Merrimack Valley High School to get rid of valedictorian, salutatorian designations
The speeches given by class valedictorian and salutatorian at next Saturday’s graduation will be among the last delivered by students bearing the designations at Merrimack Valley High School.
The school board approved a policy this week to replace valedictorian, salutatorian and top 10 designations with three levels of academic honor, in a move that follows several New Hampshire districts. The school currently recognizes 10 students at graduation for academic honors.
Instead, students will be recognized for cum laude, magna cum laude and summa cum laude based on grade-point average. Bow, Bedford and Hollis-Brookline high schools have switched from a class rank structure, and Kearsarge Regional School District may consider changing a tradition that some say has placed the emphasis on rank instead of learning. The change will be included in next year’s student handbook and will go into effect for current sophomores.
“We feel that this is really for the school to set the bar and say, ‘Hey, this is what an honors achievement looks like,’ ” Merrimack Valley High School Principal Michael Jette said during a meeting yesterday. “This is designed so that instead of having the top 10 students recognized at graduation, we would recognize everybody who achieves a cumulative GPA.”
The distinctions are a tradition, and top students could feel getting rid of the valedictorian, salutatorian and top 10 designations takes something away from them. “I believe we can have both,” said Lorrie Carey, a Boscawen resident and Merrimack Valley School Board member. “I just feel that kids compete against each other, and when everybody is the winner and nobody is the top dog it takes away from the competitive edge that exists in life.”
Supporters say using the three levels of academic honor favored in higher education will allow recognition for all students with sustained academic success.
“There is all sorts of finger-pointing and excuse-making that goes on, relative to how it all turns out,” Jette said. “I think this eliminates that because it is competition against yourself.”
This year, 17 Merrimack Valley students would have graduated with honors, 12 with great honors and six with greatest honors. All of those students would be recognized at graduation with the new policy, Jette said.
In Merrimack Valley, the new policy changes how graduation speakers are chosen. Traditionally, the top two students by rank give speeches. Under the new format, students who graduated magna cum laude or summa cum laude would give speeches to a graduation committee that would select two speakers.
At Kearsarge Regional High School, discussions about ditching the class rank system have been led by Principal Jim Davies. He’s collected data for five years at the school as discussions continue. In the last five years, the range of students who would have graduated summa cum laude was between eight and 13, he said. In one graduating class, the 10th-ranked student’s GPA was less than a tenth of a percentage point lower than the valedictorian’s.

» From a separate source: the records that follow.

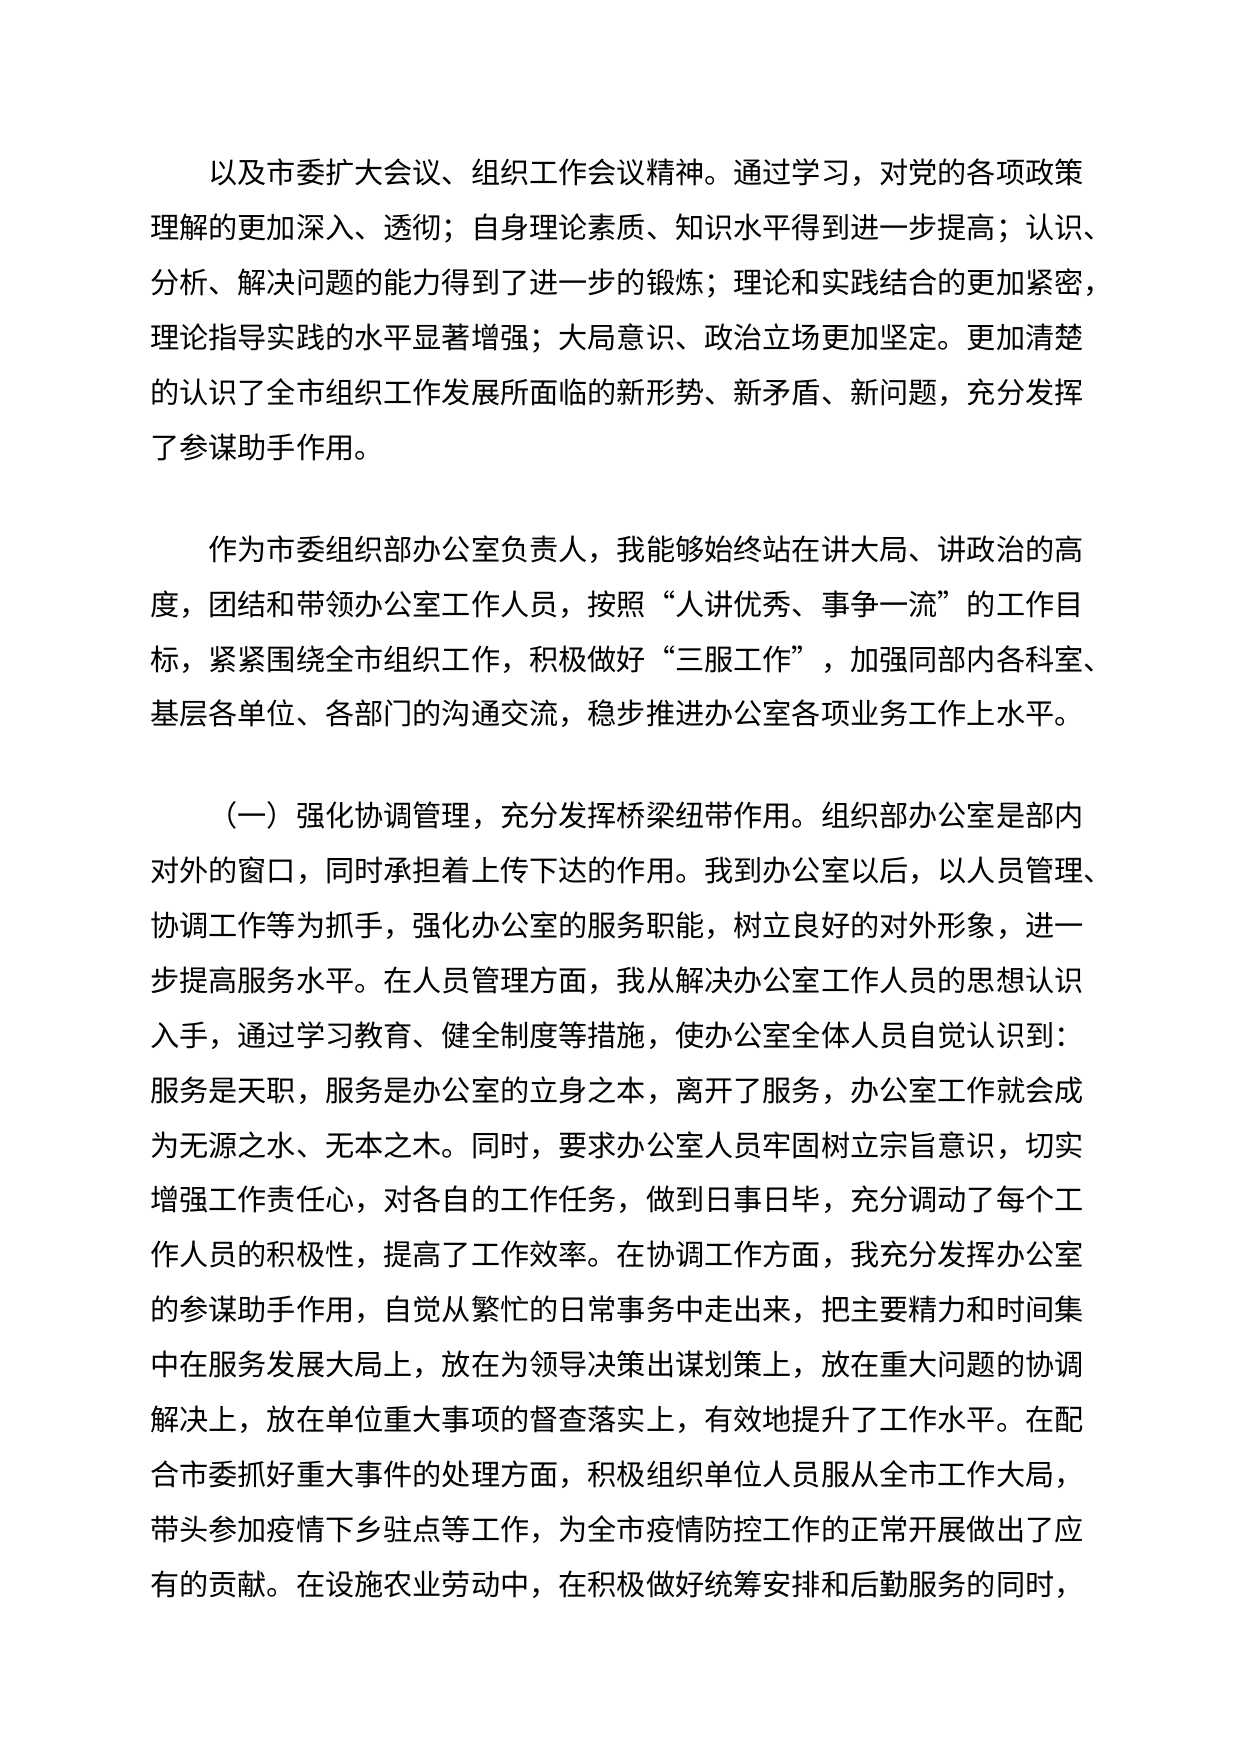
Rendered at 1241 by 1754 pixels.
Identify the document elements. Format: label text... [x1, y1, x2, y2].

text 以及市委扩大会议、组织工作会议精神。通过学习，对党的各项政策理解的更加深入、透彻；自身理论素质、知识水平得到进一步提高；认识、分析、解决问题的能力得到了进一步的锻炼；理论和实践结合的更加紧密，理论指导实践的水平显著增强；大局意识、政治立场更加坚定。更加清楚的认识了全市组织工作发展所面临的新形势、新矛盾、新问题，充分发挥了参谋助手作用。 [150, 150, 1090, 467]
text 作为市委组织部办公室负责人，我能够始终站在讲大局、讲政治的高度，团结和带领办公室工作人员，按照“人讲优秀、事争一流”的工作目标，紧紧围绕全市组织工作，积极做好“三服工作”，加强同部内各科室、基层各单位、各部门的沟通交流，稳步推进办公室各项业务工作上水平。 [150, 526, 1090, 733]
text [150, 793, 1090, 1603]
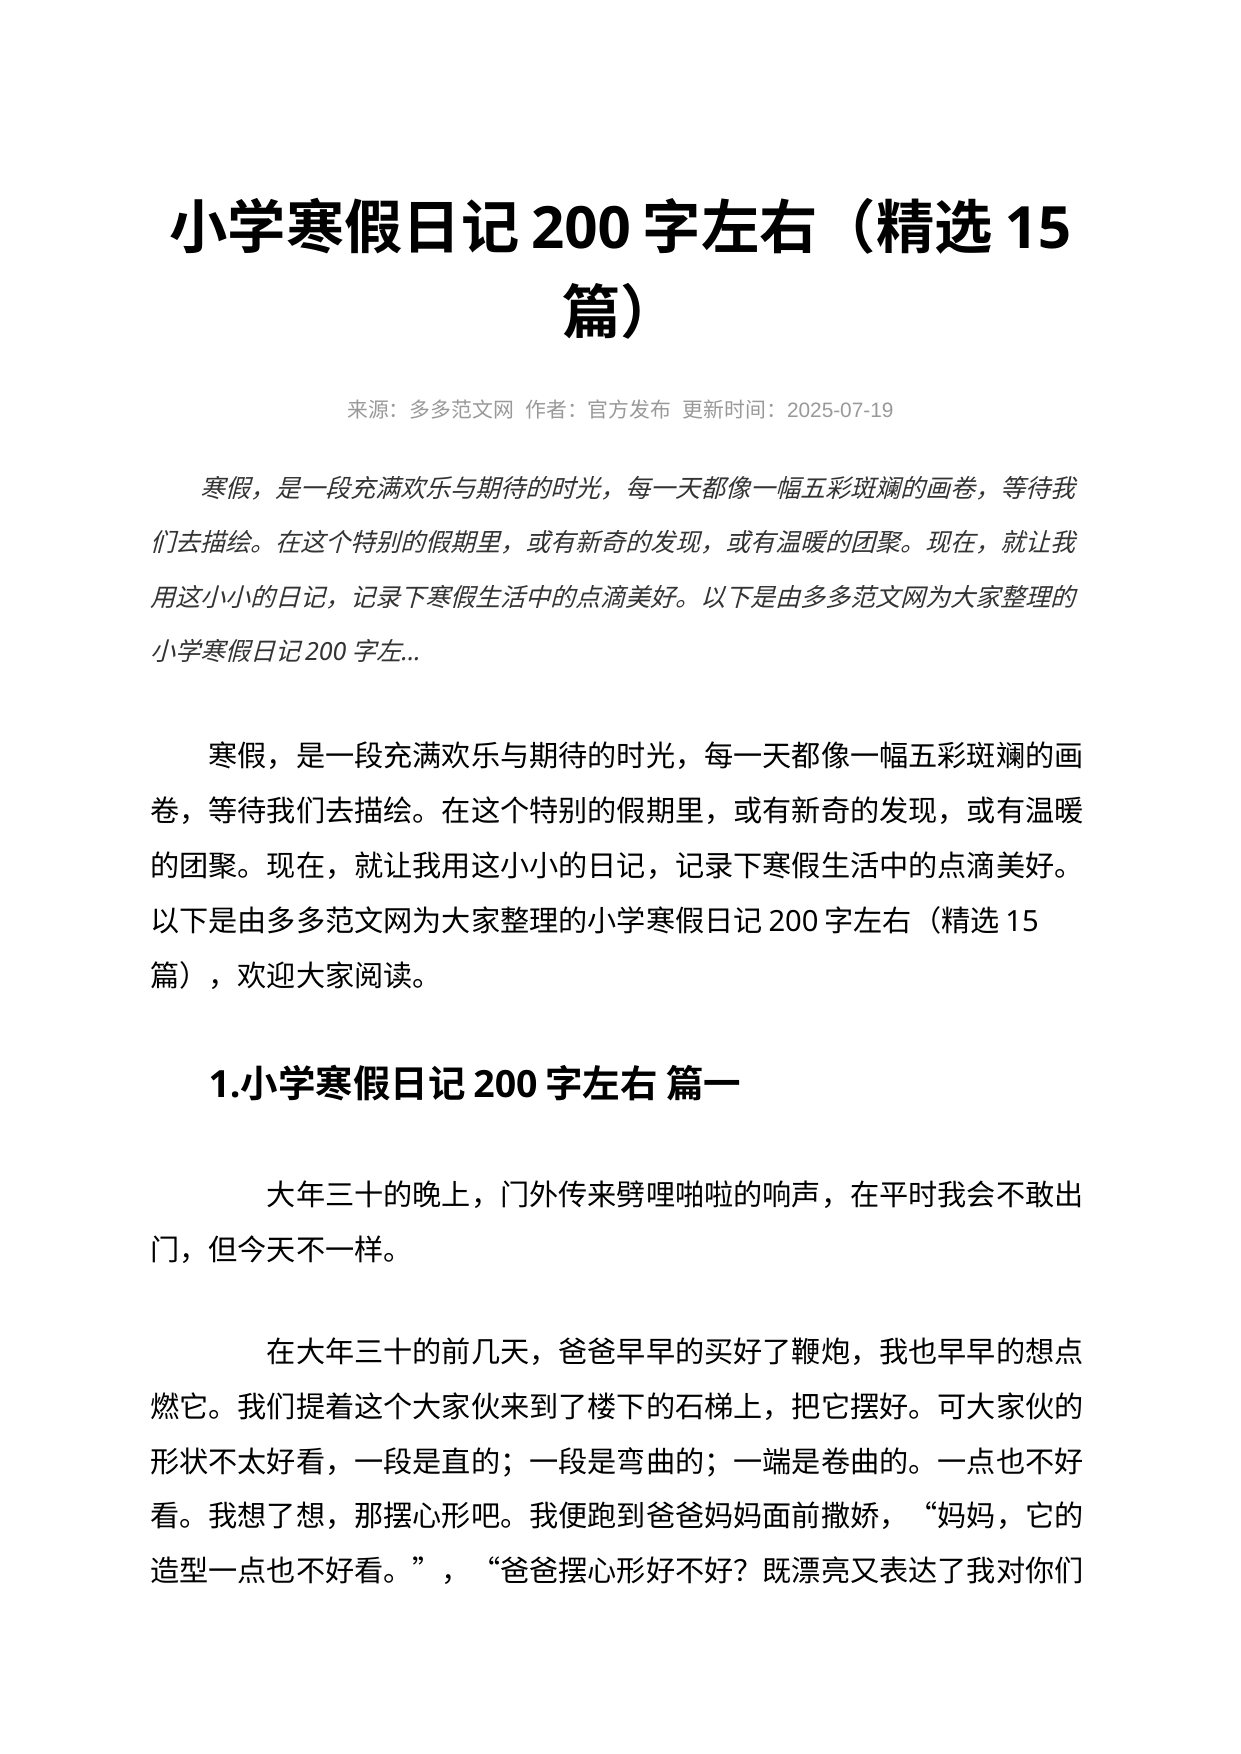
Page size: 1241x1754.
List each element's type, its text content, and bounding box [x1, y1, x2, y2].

text 寒假，是一段充满欢乐与期待的时光，每一天都像一幅五彩斑斓的画卷，等待我们去描绘。在这个特别的假期里，或有新奇的发现，或有温暖的团聚。现在，就让我用这小小的日记，记录下寒假生活中的点滴美好。以下是由多多范文网为大家整理的小学寒假日记200字左右（精选15篇），欢迎大家阅读。 [150, 733, 1090, 994]
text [150, 1328, 1090, 1590]
subtitle 小学寒假日记200字左右（精选15篇） [150, 181, 1090, 351]
text 大年三十的晚上，门外传来劈哩啪啦的响声，在平时我会不敢出门，但今天不一样。 [150, 1172, 1090, 1269]
text 来源：多多范文网 作者：官方发布 更新时间：2025-07-19 [150, 397, 1090, 421]
text 1.小学寒假日记200字左右 篇一 [150, 1054, 1090, 1108]
text 寒假，是一段充满欢乐与期待的时光，每一天都像一幅五彩斑斓的画卷，等待我们去描绘。在这个特别的假期里，或有新奇的发现，或有温暖的团聚。现在，就让我用这小小的日记，记录下寒假生活中的点滴美好。以下是由多多范文网为大家整理的小学寒假日记200字左... [150, 468, 1090, 668]
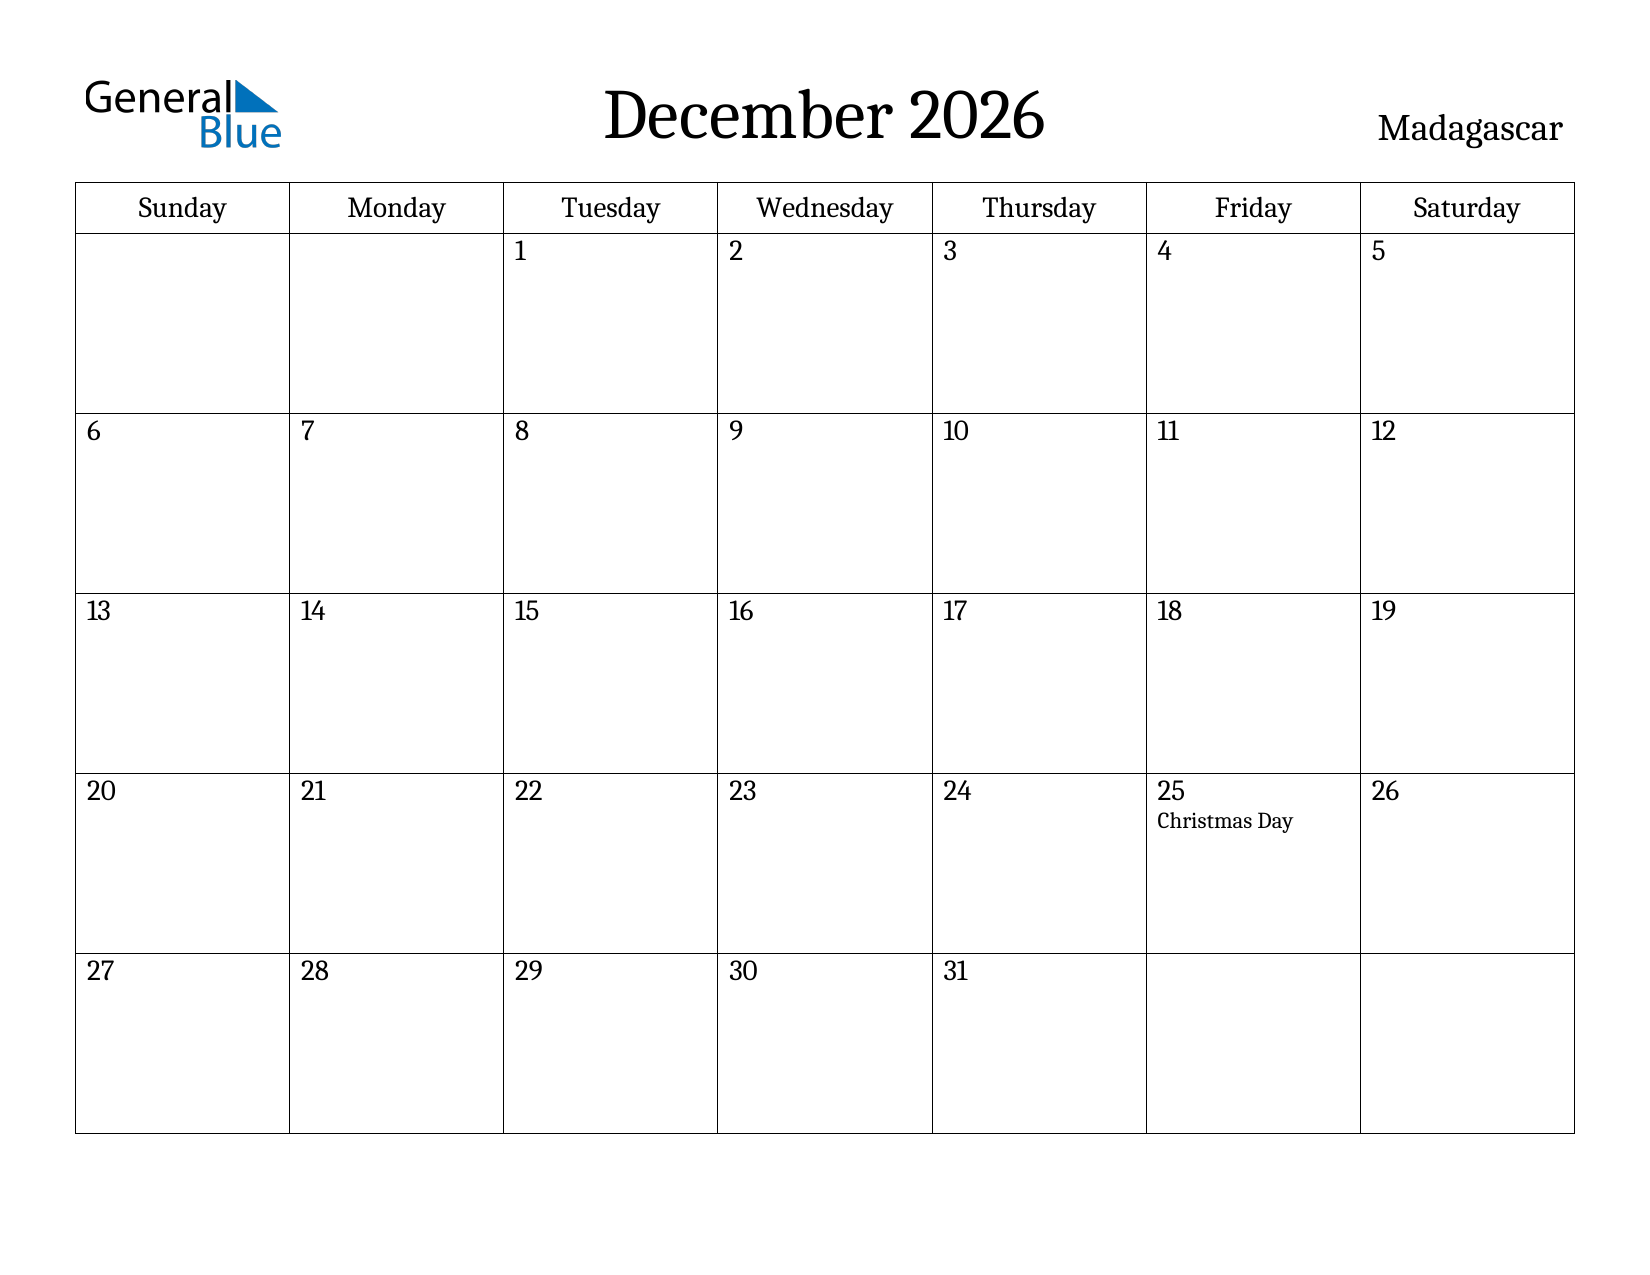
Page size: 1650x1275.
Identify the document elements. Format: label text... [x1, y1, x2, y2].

“The focus should be on learning and not class rank. When class rank becomes more important than learning, I think there is a problem,” Davies said.
In class rank systems, students who get a B freshman year are eliminated from valedictorian contention, and Davies said some students have avoided some classes because they are worried about the effect on their class rank.
“Our students are competitive by nature. I really don’t believe class rank makes them more competitive. They have that grit. It’s inherent in them. I really don’t think the class rank gives them more grit,” he said. “I’d much rather set a high bar and see students have the opportunity to achieve that.”
In most districts, GPA is the only factor in determining class rank.
“It’s usually a, ‘Yeah, but. They didn’t take an AP course. They didn’t do this,’ ” Jette said. “We had a (potential) valedictorian who couldn’t tie his shoelaces and his only non-A was in PE. They said he could have been valedictorian if he did better in PE.”